Beyond calibration, the design offers several advantages for bionic robots. The symmetric sensor arrangement reduces cross-axis coupling, a common issue in multi-dimensional force sensors. The use of low-cost FSS sensors keeps the overall system affordable, enabling deployment on multiple legs of a bionic robot without prohibitive expenses. Moreover, the direct mounting of sensors at the foot-end eliminates signal delays associated with leg-mounted sensors, providing immediate feedback for real-time control. This is particularly beneficial for bionic robots that employ bio-inspired control schemes, such as CPG networks, where force feedback can modulate rhythm generation and phase transitions.

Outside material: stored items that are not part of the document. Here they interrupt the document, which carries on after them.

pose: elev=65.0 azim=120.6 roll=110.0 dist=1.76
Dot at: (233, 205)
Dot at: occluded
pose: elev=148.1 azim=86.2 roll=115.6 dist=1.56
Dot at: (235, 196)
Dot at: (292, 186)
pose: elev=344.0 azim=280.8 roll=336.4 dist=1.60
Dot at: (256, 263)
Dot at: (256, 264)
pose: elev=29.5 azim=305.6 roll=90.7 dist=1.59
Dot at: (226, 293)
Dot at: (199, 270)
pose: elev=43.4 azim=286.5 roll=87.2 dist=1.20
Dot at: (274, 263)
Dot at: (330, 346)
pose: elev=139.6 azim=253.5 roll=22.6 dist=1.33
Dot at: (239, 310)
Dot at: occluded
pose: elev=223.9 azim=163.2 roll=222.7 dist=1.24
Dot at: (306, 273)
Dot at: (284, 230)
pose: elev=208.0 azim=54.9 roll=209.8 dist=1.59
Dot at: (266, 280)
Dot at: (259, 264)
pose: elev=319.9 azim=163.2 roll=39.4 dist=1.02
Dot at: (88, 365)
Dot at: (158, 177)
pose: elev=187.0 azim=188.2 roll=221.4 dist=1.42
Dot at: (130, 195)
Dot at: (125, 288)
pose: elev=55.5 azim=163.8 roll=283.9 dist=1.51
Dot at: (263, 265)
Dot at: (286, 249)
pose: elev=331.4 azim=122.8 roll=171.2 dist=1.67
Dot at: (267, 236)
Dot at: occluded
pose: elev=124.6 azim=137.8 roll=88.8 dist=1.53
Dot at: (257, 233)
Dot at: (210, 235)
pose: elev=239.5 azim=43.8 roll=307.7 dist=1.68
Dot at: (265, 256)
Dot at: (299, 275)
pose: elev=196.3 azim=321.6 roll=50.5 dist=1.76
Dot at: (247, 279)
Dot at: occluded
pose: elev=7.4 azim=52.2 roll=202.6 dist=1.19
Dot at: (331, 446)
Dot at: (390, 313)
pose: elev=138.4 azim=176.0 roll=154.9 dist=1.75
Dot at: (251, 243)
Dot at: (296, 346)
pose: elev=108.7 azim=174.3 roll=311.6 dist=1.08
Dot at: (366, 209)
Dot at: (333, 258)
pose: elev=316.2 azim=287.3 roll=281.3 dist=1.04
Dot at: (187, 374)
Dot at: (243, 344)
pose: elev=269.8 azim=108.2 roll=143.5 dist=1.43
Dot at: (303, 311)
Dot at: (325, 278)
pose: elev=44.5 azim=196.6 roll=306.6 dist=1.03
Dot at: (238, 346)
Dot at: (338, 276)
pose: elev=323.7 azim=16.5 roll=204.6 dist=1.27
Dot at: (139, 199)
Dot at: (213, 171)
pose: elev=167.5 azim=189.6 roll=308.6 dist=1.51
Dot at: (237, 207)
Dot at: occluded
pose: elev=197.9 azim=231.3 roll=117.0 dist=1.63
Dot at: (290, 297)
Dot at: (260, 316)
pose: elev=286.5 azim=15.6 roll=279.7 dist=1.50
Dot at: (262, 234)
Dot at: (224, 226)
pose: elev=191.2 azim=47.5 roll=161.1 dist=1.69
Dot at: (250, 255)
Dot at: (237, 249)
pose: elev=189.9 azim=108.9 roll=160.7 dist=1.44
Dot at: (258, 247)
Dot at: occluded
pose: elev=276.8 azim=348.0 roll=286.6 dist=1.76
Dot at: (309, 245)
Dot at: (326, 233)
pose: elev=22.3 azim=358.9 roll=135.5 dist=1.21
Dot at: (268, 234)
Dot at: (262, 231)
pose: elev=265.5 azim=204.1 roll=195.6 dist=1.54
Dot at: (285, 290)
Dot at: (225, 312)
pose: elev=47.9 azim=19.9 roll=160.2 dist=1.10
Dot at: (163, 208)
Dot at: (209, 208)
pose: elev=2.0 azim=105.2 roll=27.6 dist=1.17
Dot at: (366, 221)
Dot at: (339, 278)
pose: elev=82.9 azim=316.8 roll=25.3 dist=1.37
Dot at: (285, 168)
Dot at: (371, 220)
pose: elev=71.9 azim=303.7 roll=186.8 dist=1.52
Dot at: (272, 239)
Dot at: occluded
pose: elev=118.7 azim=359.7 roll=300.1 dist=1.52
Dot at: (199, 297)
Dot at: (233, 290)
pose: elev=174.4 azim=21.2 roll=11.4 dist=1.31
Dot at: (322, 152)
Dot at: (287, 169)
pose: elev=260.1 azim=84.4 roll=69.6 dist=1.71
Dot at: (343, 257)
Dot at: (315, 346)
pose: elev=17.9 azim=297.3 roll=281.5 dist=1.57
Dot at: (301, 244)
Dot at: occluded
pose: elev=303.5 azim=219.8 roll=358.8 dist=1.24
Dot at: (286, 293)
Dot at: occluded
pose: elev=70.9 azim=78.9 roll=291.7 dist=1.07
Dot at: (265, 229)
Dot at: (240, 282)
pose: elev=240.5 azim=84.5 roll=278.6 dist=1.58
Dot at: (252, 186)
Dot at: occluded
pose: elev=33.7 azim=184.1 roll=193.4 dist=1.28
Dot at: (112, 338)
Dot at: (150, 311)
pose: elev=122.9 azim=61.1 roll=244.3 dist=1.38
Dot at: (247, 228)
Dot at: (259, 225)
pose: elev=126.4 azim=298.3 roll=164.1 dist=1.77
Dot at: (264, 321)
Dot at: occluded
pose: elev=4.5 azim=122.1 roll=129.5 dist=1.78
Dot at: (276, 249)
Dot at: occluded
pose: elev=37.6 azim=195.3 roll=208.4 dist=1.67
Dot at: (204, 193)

In practical terms, integrating this foot into a bionic robot involves connecting the sensor outputs to a microcontroller that implements the transformation matrix. For example, in a hexapod bionic robot, each foot could be equipped with this assembly, and force data from all legs could be fused to estimate terrain properties or adjust gait parameters. The compact size and low mass ensure minimal impact on the robot’s dynamics, preserving agility and energy efficiency. Additionally, the 3D-printed components allow for rapid prototyping and customization to different bionic robot morphologies, such as insect-like or mammalian-like legs.
Looking ahead, there are several avenues for improvement. First, enhancing the Z-direction linearity could be achieved by optimizing the preload mechanism, perhaps using a spring-based system that maintains constant preload under deformation. Second, incorporating temperature compensation for the FSS sensors would improve accuracy in varying environmental conditions, which is important for bionic robots operating outdoors. Third, expanding the sensing capabilities to include shear forces or moments could provide more comprehensive contact information for advanced bionic robot behaviors. Finally, field testing on actual bionic robot platforms will validate the foot’s performance in real-world scenarios, such as walking over gravel, mud, or inclined surfaces.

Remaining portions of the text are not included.